[WRITTEN PROBLEM 1] In the Goodnight Moon animation post below, which Photoshop fill process was used to cover the spot where an animated element originally sat?
[WRITTEN PROBLEM 2] Name every software program mentioned in the Goodnight Moon animation post below.

— Begin DOCUMENT —

As mentioned before, I am animating the book Goodnight Moon in Photoshop and After Effects (with audio capture in Final Cut Pro and edited in Audacity, since I have no idea how Final Cut works). The planning and pre-production phase mainly consisted of me rereading the book and getting down the proper rhythm to read it at, while also scanning in the book's pages and storyboarding the changes I would be making to each page. For example, on the page reading "And there were three little bears, sitting on chairs," I storyboarded it so that the bears would open their eyes as I read. I scanned the book's pages in using our fancy-schmancy Epson scanner (which makes a whole lot of cool sounds) so that I could later alter them. I've included the three storyboard pages I created below.

My storyboards (Observe my lack of drawing skills)

As you can see, for my storyboards, I listed the text being read, the planned animation for the page, any audio clips I would need to find, and then drew a really, REALLY rough sketch of the altered element. After this process was complete, I moved on to the actual creation.

Production

I began the process of animating the pages in Photoshop by importing the scanned pairs of pages and changing the canvas and image sizes so that only one page was showing. I then selected the actual pages (while scanning them in, the scanner also included extra empty space) with the Quick Selection Tool and created a new layer by copying them, hiding the background layer under them. After that, the process began to vary. I made a lot of small alterations using one very simple process: the content-aware fill. Since I was working with pre-drawn images that I couldn't really add on to, my only real option was to play with what was already there. To do this, I would make a selection of the element on the page that would be animated (for example, the cow that jumps over the moon) with the Quick Selection Tool and create a new layer by copy from that selection. I then hid the new layer, selected the original background layer, and covered the area encompassing the element with a marquee. After that, I used the content-aware fill to fill in the background layer and unhid the copied layer. This gave me a replica of the element that I could alter the position and opacity of. I also had to do this with some text containers, since they were in positions that would interfere with the animation or were too difficult to see. For some pages, like the one with the little toy house, I made further alterations (like the dark windows). To do that, I just duplicated the copied layer to make a second copy of the element. Finally, for some pages, I just panned across the background, which just involved a position keyframe in Photoshop. After I made the animations in Photoshop, I exported them as .mp4 files, and imported them into After Effects.

— End DOCUMENT —
— Begin MATERIAL —

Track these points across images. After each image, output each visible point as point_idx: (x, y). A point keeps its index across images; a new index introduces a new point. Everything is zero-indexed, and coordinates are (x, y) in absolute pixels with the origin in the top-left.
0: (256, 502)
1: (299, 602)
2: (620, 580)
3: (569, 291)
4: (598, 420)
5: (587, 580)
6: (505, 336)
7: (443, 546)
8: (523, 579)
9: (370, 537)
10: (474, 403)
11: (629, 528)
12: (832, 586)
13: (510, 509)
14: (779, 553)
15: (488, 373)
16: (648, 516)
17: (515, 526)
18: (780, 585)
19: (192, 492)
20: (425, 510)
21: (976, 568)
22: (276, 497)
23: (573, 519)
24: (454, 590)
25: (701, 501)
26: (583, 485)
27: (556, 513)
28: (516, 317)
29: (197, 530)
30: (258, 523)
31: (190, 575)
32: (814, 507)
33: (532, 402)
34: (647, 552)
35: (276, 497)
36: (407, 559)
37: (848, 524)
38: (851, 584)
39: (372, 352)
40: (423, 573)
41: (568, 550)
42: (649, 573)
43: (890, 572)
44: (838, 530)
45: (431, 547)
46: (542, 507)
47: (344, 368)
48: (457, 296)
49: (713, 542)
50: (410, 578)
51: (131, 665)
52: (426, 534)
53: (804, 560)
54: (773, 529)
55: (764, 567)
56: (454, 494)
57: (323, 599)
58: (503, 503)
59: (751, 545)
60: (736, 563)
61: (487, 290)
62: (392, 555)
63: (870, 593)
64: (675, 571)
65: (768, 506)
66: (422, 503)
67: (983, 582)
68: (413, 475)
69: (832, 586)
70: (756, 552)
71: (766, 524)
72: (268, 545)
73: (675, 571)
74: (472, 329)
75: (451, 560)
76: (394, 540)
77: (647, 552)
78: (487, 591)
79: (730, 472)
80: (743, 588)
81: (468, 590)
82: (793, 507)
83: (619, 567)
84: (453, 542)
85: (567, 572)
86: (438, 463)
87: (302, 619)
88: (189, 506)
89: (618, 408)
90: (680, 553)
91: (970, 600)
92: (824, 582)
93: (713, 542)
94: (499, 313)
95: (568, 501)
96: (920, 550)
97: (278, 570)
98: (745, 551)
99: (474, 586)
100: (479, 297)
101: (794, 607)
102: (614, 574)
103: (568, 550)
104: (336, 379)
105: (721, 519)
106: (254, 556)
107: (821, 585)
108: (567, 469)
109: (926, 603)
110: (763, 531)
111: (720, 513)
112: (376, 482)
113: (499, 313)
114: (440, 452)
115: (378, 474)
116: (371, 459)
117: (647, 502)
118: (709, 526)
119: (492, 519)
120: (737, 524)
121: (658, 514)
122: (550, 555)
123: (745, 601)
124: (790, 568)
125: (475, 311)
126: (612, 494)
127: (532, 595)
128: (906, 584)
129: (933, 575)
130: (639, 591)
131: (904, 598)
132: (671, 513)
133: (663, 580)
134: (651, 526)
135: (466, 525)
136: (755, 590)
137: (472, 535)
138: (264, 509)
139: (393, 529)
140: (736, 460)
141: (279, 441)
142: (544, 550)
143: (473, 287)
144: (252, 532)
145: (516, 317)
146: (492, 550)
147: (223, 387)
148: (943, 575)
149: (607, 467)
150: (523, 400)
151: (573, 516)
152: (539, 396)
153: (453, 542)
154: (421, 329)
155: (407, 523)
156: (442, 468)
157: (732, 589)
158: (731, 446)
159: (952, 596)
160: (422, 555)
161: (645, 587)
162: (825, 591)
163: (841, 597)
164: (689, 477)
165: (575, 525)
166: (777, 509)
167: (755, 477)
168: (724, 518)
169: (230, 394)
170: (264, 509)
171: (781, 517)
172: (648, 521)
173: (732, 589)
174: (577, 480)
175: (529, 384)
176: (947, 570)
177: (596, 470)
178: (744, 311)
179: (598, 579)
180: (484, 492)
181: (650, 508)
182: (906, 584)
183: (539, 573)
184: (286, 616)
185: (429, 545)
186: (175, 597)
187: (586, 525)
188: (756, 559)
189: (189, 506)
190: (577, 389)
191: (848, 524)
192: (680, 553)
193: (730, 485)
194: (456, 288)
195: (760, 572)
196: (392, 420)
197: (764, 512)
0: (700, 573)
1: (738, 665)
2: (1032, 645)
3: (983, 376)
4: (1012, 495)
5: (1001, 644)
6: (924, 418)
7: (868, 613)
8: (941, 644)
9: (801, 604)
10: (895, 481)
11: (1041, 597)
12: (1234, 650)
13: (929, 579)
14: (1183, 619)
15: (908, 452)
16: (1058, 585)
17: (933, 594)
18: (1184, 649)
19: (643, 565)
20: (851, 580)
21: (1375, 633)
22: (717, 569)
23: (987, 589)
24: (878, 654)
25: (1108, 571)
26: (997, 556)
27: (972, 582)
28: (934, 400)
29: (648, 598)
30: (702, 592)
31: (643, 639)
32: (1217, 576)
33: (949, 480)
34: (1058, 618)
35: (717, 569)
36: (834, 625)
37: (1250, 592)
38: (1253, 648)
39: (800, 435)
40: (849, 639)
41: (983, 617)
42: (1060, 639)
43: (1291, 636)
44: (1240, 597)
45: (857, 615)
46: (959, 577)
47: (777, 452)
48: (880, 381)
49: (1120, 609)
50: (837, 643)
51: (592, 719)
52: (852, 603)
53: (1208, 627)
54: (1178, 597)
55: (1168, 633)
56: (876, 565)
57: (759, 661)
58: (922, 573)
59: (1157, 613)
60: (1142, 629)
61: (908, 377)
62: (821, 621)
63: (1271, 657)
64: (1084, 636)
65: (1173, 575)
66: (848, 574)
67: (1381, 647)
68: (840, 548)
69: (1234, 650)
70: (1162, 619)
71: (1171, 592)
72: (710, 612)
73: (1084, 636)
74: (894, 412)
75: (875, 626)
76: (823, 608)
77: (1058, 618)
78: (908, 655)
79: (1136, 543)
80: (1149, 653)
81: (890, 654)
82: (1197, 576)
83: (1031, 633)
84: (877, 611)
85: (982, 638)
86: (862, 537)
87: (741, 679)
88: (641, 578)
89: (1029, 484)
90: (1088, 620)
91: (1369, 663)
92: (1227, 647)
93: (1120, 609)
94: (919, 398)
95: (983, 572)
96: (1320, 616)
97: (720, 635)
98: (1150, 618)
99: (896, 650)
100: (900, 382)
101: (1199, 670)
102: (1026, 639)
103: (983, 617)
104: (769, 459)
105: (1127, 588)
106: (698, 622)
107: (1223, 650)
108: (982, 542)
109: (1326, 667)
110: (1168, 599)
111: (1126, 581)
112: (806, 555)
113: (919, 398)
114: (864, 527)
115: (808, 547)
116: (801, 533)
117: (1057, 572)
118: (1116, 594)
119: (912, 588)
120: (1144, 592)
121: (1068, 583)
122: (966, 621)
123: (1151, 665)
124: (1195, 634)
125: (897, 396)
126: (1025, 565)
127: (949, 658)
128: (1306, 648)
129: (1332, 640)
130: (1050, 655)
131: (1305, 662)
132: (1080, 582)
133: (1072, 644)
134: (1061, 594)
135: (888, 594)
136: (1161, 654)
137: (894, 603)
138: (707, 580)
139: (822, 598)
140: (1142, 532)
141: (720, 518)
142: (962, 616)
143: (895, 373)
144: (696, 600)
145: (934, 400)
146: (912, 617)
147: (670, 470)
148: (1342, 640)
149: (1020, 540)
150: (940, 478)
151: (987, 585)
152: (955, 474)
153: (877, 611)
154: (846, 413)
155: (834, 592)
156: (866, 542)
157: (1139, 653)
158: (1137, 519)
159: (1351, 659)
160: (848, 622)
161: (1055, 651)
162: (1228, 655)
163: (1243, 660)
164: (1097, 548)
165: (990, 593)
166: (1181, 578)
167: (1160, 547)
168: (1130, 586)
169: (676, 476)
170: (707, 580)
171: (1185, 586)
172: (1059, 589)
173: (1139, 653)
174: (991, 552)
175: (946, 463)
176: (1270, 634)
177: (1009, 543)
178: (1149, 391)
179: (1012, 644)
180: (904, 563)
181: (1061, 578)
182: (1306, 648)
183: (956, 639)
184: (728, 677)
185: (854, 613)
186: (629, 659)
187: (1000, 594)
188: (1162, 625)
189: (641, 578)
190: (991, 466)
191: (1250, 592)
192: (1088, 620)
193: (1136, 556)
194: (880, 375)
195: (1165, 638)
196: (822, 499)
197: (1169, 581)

— End MATERIAL —

[CORRECT OUTPUT 1] The content-aware fill.

[CORRECT OUTPUT 2] Photoshop, After Effects, Final Cut Pro, and Audacity.